By the end of December/early January, we knew Anna needed new mapping.  However, the new clinic did not have approval yet.  We kept waiting.  In February, I called the FDA myself, only to learn that the paperwork had not been submitted yet.  "Soon" we were told again,  maybe by the end of February, we were told.  In the meantime, Anna has now been without followup care going on eight months during her first year of hearing, when regular mapping is so important.

So....I reached out to other ABI families and started researching other options.  One clinic with extensive experience in mapping and very pleased parents emerged as a viable option.  I emailed back and forth with them, and I was impressed by their breadth of knowledge and willingness to share it with me.  They offered Anna a firm date during the first week in May.  While I remained hopeful that the US clinic would come through, it became clear this week that, at least for Anna's one year appointment (for which we are now past due), we should go to Manchester, England.

Passports?  Check!   Photo op with the Queen?  Possibly not.



Believe me, traveling the world for medical care/intervention  is NOT my plan!   I don't even like to drive across town for medical care.  However, it makes absolutely no sense whatsoever to fly Anna to Italy, submit her to brain surgery, get a state of the art medical device, watch her make amazing progress, and then not keep the ideal follow-up schedule.  Why would we do that?  No, no, no.

We are very fortunate that a dear friend donated her airline miles to me, and combined with my own, we were able to score some inexpensive tickets to England.  My hotel reward points are covering some of our hotel stays.  And a BIG garage sale will (hopefully) fund at least part of the medical appointment.

Here's the thing...everytime a new need presents itself, I begin to worry.  How can regular, everyday, humble people afford this kind of thing?  Then I begin to think maybe we shouldn't do it.  And then I feel guilty because when should we ever make healthcare decisions for our children, not based on what would be best, but based on what is cheap?



That's when I have to give myself a little talk.  It goes something like this,  "Look at the birds of the air: they don't plant or harvest or gather into barns, and yet your heavenly Father feeds them.
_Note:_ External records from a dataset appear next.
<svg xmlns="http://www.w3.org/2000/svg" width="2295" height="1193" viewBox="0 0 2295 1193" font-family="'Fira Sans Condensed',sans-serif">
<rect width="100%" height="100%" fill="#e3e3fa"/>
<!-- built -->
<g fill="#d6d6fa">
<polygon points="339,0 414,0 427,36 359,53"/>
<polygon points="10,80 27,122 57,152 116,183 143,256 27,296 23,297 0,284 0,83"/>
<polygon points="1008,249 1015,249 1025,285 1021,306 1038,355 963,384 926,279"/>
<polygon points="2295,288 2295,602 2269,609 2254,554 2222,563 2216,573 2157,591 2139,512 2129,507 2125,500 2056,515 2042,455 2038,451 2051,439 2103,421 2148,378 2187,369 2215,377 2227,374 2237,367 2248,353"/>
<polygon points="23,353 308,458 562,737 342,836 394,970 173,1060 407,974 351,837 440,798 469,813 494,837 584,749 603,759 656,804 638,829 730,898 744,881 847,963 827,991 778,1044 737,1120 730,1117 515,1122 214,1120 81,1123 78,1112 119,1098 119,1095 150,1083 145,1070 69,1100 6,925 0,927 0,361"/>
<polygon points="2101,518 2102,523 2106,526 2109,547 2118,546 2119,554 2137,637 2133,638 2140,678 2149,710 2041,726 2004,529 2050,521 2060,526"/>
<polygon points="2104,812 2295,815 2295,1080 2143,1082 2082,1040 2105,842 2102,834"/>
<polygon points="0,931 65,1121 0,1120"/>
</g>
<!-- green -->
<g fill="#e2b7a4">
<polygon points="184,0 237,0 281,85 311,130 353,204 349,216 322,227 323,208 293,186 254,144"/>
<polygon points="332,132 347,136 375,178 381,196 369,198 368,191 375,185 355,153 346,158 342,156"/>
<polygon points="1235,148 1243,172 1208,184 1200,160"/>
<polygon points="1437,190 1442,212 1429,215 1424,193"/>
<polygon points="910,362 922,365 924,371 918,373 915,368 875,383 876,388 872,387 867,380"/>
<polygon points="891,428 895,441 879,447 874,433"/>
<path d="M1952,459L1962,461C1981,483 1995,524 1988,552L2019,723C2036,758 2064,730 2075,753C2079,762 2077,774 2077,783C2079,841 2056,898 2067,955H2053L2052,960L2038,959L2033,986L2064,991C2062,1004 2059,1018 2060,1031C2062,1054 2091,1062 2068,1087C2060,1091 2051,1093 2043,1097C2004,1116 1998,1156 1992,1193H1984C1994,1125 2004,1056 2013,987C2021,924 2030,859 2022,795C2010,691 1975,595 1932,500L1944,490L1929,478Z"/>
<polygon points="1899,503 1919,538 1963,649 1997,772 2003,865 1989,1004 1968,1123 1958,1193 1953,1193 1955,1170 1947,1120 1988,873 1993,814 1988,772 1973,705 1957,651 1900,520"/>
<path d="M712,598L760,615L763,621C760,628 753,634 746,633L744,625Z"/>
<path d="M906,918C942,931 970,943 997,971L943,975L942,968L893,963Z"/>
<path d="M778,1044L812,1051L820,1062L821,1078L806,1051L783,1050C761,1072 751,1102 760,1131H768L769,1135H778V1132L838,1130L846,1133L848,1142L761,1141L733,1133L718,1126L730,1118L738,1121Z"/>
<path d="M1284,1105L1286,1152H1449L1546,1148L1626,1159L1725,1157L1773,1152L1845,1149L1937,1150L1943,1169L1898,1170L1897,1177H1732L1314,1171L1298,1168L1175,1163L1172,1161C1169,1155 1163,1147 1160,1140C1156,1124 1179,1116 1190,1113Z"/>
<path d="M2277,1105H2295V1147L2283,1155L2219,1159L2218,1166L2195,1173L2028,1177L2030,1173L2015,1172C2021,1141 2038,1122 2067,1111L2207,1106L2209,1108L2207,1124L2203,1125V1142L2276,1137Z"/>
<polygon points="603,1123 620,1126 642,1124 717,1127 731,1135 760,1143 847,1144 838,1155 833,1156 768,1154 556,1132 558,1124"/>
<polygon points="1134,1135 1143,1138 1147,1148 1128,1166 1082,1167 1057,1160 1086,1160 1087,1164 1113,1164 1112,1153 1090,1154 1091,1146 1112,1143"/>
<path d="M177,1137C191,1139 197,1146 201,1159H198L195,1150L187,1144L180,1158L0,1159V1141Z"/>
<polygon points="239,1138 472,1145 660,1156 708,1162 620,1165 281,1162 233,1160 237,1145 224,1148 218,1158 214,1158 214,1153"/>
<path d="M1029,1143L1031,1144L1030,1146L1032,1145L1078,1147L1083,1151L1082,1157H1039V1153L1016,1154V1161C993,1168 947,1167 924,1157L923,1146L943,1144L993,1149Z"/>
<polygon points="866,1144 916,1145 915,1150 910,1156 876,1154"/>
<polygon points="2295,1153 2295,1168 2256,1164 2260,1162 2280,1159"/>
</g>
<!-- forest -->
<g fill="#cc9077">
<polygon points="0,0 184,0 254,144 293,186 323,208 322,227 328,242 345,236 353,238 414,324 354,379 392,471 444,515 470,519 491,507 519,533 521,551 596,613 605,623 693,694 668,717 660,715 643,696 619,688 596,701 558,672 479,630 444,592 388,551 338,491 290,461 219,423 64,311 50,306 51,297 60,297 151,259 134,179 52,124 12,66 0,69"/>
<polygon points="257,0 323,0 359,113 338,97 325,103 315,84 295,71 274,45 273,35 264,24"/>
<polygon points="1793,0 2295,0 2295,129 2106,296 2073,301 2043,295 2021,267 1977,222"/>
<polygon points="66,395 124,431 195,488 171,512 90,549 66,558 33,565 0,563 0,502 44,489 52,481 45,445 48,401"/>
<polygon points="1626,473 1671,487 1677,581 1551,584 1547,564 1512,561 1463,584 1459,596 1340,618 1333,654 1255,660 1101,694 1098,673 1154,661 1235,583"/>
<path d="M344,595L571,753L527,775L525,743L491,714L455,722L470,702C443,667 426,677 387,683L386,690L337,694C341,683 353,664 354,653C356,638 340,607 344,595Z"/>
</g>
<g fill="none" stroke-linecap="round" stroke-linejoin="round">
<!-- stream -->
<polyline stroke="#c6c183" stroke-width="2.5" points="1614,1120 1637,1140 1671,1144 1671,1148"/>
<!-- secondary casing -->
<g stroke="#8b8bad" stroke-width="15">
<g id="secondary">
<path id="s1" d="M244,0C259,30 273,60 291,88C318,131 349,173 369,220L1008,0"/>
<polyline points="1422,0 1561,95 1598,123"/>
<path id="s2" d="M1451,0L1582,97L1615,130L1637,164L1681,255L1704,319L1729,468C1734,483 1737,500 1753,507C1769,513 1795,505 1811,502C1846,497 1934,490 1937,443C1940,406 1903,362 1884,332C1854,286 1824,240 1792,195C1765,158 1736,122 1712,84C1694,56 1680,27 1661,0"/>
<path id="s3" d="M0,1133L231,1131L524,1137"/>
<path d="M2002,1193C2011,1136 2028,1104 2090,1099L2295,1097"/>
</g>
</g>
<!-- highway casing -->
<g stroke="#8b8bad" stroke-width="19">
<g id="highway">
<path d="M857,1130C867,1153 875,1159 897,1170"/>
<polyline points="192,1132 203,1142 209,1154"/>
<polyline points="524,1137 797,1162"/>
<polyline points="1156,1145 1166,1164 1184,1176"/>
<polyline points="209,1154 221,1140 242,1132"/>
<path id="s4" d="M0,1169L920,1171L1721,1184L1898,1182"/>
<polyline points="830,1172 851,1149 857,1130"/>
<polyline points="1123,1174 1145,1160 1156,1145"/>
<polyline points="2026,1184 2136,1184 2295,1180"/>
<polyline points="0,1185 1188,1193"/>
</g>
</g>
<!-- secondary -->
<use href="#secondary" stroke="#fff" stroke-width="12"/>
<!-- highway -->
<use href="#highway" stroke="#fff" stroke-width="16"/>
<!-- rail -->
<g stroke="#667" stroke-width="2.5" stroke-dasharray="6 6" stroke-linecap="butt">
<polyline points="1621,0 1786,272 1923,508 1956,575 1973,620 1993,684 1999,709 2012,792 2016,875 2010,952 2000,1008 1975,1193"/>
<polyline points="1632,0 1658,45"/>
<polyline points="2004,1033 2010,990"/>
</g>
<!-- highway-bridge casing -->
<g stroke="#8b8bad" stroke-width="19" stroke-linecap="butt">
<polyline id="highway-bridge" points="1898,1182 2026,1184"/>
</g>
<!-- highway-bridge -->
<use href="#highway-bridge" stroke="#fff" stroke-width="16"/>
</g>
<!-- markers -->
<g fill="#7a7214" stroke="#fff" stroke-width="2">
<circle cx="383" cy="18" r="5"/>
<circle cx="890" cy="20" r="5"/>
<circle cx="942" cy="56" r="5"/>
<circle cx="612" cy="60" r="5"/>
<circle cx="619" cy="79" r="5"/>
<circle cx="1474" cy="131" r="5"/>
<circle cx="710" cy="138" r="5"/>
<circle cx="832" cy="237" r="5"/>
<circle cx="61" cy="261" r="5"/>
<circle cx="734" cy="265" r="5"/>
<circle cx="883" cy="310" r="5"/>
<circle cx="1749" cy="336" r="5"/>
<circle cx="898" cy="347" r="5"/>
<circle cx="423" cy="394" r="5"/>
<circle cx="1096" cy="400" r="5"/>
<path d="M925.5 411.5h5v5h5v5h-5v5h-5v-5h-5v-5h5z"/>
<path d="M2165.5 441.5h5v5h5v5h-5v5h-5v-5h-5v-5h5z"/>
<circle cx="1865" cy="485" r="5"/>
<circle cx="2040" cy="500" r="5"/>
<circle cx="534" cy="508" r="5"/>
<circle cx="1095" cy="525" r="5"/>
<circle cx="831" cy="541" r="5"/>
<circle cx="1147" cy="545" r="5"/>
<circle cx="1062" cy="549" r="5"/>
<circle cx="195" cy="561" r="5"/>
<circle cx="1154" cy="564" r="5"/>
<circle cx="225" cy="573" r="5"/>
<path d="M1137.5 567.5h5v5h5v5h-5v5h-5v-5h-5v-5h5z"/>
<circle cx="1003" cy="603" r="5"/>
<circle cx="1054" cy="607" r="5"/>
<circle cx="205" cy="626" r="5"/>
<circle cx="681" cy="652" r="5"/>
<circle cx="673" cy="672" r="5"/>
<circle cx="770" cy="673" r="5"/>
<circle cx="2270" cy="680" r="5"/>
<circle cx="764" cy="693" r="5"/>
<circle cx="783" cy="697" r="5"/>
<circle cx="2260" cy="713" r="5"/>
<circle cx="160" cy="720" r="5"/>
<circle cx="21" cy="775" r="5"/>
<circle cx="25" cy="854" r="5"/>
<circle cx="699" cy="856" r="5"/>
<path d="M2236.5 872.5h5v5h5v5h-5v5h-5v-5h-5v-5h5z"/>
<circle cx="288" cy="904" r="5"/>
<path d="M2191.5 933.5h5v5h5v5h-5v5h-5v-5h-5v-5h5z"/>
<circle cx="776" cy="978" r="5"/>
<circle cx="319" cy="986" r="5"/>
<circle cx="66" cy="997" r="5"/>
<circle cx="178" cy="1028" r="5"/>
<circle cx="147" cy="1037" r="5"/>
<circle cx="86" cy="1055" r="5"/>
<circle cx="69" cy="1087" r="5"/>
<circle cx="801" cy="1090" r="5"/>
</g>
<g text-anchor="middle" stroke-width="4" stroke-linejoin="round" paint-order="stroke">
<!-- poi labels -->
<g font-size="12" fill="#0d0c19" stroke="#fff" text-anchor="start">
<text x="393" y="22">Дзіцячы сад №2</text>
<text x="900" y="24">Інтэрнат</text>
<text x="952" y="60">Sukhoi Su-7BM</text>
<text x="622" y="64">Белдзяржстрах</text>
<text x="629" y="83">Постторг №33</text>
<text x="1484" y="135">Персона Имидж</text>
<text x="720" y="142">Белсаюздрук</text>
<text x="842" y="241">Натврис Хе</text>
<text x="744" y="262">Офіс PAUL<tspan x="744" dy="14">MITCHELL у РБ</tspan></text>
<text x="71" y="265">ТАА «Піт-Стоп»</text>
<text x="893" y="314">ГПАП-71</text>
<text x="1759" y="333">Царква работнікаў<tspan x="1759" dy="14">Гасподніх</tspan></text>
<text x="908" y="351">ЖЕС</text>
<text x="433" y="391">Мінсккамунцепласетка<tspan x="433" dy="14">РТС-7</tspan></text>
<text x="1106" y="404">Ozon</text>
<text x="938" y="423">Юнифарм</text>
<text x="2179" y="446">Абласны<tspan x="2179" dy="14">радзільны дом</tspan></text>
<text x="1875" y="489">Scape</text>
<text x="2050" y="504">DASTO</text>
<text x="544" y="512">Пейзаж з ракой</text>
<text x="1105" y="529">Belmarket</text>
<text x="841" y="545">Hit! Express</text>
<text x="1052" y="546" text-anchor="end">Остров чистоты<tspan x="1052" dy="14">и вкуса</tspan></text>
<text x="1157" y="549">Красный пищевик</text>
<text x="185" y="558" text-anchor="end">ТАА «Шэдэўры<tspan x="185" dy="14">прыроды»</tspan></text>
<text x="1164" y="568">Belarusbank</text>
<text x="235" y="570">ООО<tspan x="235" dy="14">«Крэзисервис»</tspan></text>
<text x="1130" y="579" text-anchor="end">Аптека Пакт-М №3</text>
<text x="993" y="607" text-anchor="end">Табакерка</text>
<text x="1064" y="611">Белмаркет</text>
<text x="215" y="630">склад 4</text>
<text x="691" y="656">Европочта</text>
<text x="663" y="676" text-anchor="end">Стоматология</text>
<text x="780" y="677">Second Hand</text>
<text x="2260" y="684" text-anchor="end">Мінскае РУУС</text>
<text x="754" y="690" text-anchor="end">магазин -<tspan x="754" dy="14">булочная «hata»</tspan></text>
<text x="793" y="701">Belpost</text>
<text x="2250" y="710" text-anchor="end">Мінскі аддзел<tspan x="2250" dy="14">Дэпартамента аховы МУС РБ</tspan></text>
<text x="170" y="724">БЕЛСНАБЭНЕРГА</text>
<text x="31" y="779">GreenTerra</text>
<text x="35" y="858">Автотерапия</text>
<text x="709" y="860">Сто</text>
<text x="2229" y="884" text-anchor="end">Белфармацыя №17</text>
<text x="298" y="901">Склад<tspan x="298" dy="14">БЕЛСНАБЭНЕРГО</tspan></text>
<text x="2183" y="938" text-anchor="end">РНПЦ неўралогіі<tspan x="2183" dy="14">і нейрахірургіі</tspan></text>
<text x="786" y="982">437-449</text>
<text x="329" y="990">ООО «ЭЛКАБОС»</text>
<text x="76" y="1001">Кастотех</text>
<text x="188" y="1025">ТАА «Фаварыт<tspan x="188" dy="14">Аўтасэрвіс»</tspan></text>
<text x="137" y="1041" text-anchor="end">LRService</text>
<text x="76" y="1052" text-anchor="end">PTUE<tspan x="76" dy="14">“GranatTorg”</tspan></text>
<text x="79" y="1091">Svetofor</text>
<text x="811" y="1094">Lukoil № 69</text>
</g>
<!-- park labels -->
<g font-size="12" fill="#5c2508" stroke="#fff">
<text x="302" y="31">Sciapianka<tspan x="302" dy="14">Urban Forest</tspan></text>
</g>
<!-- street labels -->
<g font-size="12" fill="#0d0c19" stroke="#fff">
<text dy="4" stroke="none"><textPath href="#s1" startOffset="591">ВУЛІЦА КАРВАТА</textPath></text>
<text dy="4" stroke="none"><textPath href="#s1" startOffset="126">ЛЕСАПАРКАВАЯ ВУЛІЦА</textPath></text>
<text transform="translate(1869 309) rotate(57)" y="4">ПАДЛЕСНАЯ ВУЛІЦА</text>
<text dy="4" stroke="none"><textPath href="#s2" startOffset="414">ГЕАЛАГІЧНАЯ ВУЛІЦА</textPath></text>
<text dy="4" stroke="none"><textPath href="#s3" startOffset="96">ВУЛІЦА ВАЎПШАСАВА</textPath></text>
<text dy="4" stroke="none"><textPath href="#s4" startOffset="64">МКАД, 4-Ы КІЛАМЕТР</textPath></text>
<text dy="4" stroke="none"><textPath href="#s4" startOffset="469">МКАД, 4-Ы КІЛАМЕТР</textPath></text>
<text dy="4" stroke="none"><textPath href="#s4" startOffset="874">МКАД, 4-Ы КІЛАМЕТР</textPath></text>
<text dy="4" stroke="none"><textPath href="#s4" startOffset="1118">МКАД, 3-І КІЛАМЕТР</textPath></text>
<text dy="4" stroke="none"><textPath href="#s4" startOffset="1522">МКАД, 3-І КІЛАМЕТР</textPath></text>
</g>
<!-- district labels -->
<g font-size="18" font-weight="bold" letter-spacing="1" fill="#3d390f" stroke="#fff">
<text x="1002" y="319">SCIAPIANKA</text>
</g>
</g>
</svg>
Is Anna not of more value than they are?  Look at the lilies.  They don't work and spend money on fine clothes.  But Solomon in his splendor was not dressed as beautifully as they are.  So you just focus on the LORD.  Seek first His kingdom and His righteousness, and He will supply your needs."  That's the Amy Paraphrased Version.  Money can seem like a paralyzing hurdle, but it's no problem for God. He asks us to trust Him and do what is right.  We believe this is right for Anna, at least for now, and so we keep moving forward and placing our faith in the One who created Anna.